Challenges:
(a) List every numbered question that the poster of the sudden-approximation thread asks at the end of the post.
(b) Reproduce a passage of the sudden-approximation thread word for word. Begin at the words that have "The Schrodinger equation is" and stop after "where $\Omega \equiv 1/T$.".

**** Page extract ****

Validity of the sudden approximation

1. Nov 17, 2016

spaghetti3451

1. The problem statement, all variables and given/known data

The Schrodinger equation is given by

$$i\hbar\ \frac{\partial}{\partial t}\ \mathcal{U}(t,t_{0})=H\ \mathcal{U}(t,t_{0}),$$

where $\mathcal{U}(t,t_{0})$ is the time evolution operator for evolution of some physical state $|\psi\rangle$ from $t_0$ to $t$.

Rewriting time $t$ as $t=s\ T$, where $s$ is a dimensionless parameter and $T$ is a time scale, the Schrodinger equation becomes as

$$i\ \frac{\partial}{\partial s}\ \mathcal{U}(t,t_{0})=\frac{H}{\hbar/T}\ \mathcal{U}(t,t_{0})=\frac{H}{\hbar\ \Omega}\ \mathcal{U}(t,t_{0}),$$

where $\Omega \equiv 1/T$.

In the sudden approximation, $T \rightarrow 0$, which means that $\hbar\ \Omega \gg H$.

1. Are we allowed to redefine $H$ by adding or subtracting an arbitrary constant?
2. How does this introduce some overall phase factor in the state vectors?
3. Why does this imply that $\mathcal{U}(t,t_{0})\rightarrow 1$ as $t\rightarrow 0$?
4. How does this prove the validity of the sudden approximation?

**** Data shown ****

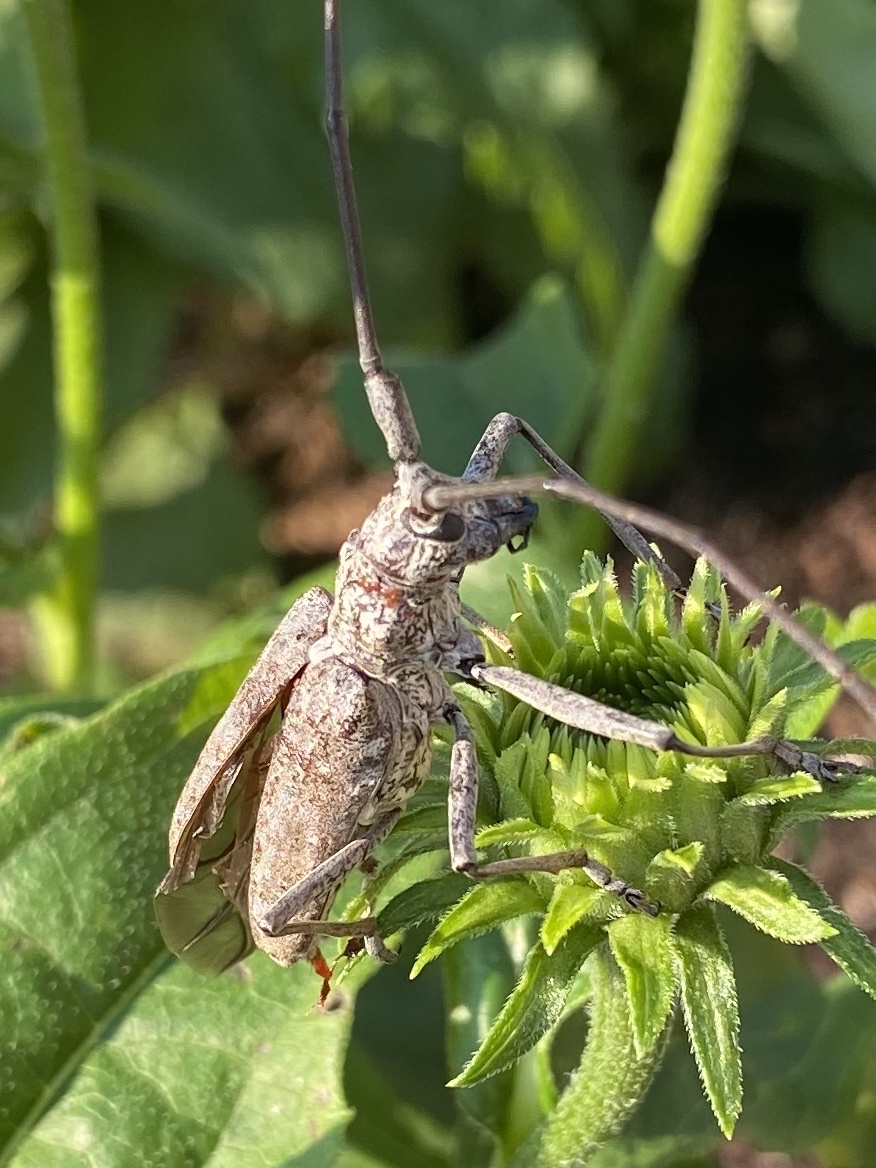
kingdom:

****

The answers:
(a)
1. Are we allowed to redefine $H$ by adding or subtracting an arbitrary constant?
2. How does this introduce some overall phase factor in the state vectors?
3. Why does this imply that $\mathcal{U}(t,t_{0})\rightarrow 1$ as $t\rightarrow 0$?
4. How does this prove the validity of the sudden approximation?

(b)
The Schrodinger equation is given by

$$i\hbar\ \frac{\partial}{\partial t}\ \mathcal{U}(t,t_{0})=H\ \mathcal{U}(t,t_{0}),$$

where $\mathcal{U}(t,t_{0})$ is the time evolution operator for evolution of some physical state $|\psi\rangle$ from $t_0$ to $t$.

Rewriting time $t$ as $t=s\ T$, where $s$ is a dimensionless parameter and $T$ is a time scale, the Schrodinger equation becomes as

$$i\ \frac{\partial}{\partial s}\ \mathcal{U}(t,t_{0})=\frac{H}{\hbar/T}\ \mathcal{U}(t,t_{0})=\frac{H}{\hbar\ \Omega}\ \mathcal{U}(t,t_{0}),$$

where $\Omega \equiv 1/T$.